─── Extracted data
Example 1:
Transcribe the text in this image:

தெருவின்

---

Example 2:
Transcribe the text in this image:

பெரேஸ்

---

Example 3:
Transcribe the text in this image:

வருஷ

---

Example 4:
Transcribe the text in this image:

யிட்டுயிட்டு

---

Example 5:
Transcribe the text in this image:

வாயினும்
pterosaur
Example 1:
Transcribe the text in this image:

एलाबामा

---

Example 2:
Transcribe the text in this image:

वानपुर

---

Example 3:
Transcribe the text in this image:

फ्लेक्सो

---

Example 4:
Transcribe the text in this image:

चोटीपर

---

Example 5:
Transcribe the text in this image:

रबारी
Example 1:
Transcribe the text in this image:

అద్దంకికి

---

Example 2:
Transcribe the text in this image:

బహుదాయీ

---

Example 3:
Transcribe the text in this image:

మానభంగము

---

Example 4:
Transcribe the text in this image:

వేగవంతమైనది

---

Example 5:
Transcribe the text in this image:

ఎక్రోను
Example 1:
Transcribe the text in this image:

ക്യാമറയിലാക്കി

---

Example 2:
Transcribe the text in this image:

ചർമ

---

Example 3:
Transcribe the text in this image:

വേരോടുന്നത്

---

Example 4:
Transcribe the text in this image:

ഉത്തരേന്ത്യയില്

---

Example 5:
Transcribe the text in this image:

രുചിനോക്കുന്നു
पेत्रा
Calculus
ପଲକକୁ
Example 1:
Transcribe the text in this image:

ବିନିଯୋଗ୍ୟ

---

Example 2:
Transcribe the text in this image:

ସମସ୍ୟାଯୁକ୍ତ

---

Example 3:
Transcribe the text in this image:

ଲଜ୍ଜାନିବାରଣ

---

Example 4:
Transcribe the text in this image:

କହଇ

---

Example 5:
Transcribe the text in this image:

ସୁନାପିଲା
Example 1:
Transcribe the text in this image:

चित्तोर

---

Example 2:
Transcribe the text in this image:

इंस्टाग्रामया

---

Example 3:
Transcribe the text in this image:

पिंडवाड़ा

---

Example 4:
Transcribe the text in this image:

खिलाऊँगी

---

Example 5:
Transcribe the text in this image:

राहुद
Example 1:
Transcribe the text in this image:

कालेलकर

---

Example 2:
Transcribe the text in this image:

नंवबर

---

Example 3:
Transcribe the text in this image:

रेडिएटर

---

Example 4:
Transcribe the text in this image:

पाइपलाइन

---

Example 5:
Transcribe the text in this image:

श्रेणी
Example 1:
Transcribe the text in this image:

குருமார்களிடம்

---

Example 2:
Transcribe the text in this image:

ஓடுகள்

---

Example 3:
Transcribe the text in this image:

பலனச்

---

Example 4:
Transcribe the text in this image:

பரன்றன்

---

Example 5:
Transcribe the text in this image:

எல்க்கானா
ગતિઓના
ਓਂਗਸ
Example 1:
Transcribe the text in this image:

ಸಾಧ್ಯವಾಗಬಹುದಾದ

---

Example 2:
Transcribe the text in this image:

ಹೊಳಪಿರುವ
──────
### Task to carry out
Output every line from the rows above as a numbered list, omitting blank lines.

### Output for this task
1. Example 1:
2. Transcribe the text in this image:
3. தெருவின்
4. ---
5. Example 2:
6. Transcribe the text in this image:
7. பெரேஸ்
8. ---
9. Example 3:
10. Transcribe the text in this image:
11. வருஷ
12. ---
13. Example 4:
14. Transcribe the text in this image:
15. யிட்டுயிட்டு
16. ---
17. Example 5:
18. Transcribe the text in this image:
19. வாயினும்
20. pterosaur
21. Example 1:
22. Transcribe the text in this image:
23. एलाबामा
24. ---
25. Example 2:
26. Transcribe the text in this image:
27. वानपुर
28. ---
29. Example 3:
30. Transcribe the text in this image:
31. फ्लेक्सो
32. ---
33. Example 4:
34. Transcribe the text in this image:
35. चोटीपर
36. ---
37. Example 5:
38. Transcribe the text in this image:
39. रबारी
40. Example 1:
41. Transcribe the text in this image:
42. అద్దంకికి
43. ---
44. Example 2:
45. Transcribe the text in this image:
46. బహుదాయీ
47. ---
48. Example 3:
49. Transcribe the text in this image:
50. మానభంగము
51. ---
52. Example 4:
53. Transcribe the text in this image:
54. వేగవంతమైనది
55. ---
56. Example 5:
57. Transcribe the text in this image:
58. ఎక్రోను
59. Example 1:
60. Transcribe the text in this image:
61. ക്യാമറയിലാക്കി
62. ---
63. Example 2:
64. Transcribe the text in this image:
65. ചർമ
66. ---
67. Example 3:
68. Transcribe the text in this image:
69. വേരോടുന്നത്
70. ---
71. Example 4:
72. Transcribe the text in this image:
73. ഉത്തരേന്ത്യയില്
74. ---
75. Example 5:
76. Transcribe the text in this image:
77. രുചിനോക്കുന്നു
78. पेत्रा
79. Calculus
80. ପଲକକୁ
81. Example 1:
82. Transcribe the text in this image:
83. ବିନିଯୋଗ୍ୟ
84. ---
85. Example 2:
86. Transcribe the text in this image:
87. ସମସ୍ୟାଯୁକ୍ତ
88. ---
89. Example 3:
90. Transcribe the text in this image:
91. ଲଜ୍ଜାନିବାରଣ
92. ---
93. Example 4:
94. Transcribe the text in this image:
95. କହଇ
96. ---
97. Example 5:
98. Transcribe the text in this image:
99. ସୁନାପିଲା
100. Example 1:
101. Transcribe the text in this image:
102. चित्तोर
103. ---
104. Example 2:
105. Transcribe the text in this image:
106. इंस्टाग्रामया
107. ---
108. Example 3:
109. Transcribe the text in this image:
110. पिंडवाड़ा
111. ---
112. Example 4:
113. Transcribe the text in this image:
114. खिलाऊँगी
115. ---
116. Example 5:
117. Transcribe the text in this image:
118. राहुद
119. Example 1:
120. Transcribe the text in this image:
121. कालेलकर
122. ---
123. Example 2:
124. Transcribe the text in this image:
125. नंवबर
126. ---
127. Example 3:
128. Transcribe the text in this image:
129. रेडिएटर
130. ---
131. Example 4:
132. Transcribe the text in this image:
133. पाइपलाइन
134. ---
135. Example 5:
136. Transcribe the text in this image:
137. श्रेणी
138. Example 1:
139. Transcribe the text in this image:
140. குருமார்களிடம்
141. ---
142. Example 2:
143. Transcribe the text in this image:
144. ஓடுகள்
145. ---
146. Example 3:
147. Transcribe the text in this image:
148. பலனச்
149. ---
150. Example 4:
151. Transcribe the text in this image:
152. பரன்றன்
153. ---
154. Example 5:
155. Transcribe the text in this image:
156. எல்க்கானா
157. ગતિઓના
158. ਓਂਗਸ
159. Example 1:
160. Transcribe the text in this image:
161. ಸಾಧ್ಯವಾಗಬಹುದಾದ
162. ---
163. Example 2:
164. Transcribe the text in this image:
165. ಹೊಳಪಿರುವ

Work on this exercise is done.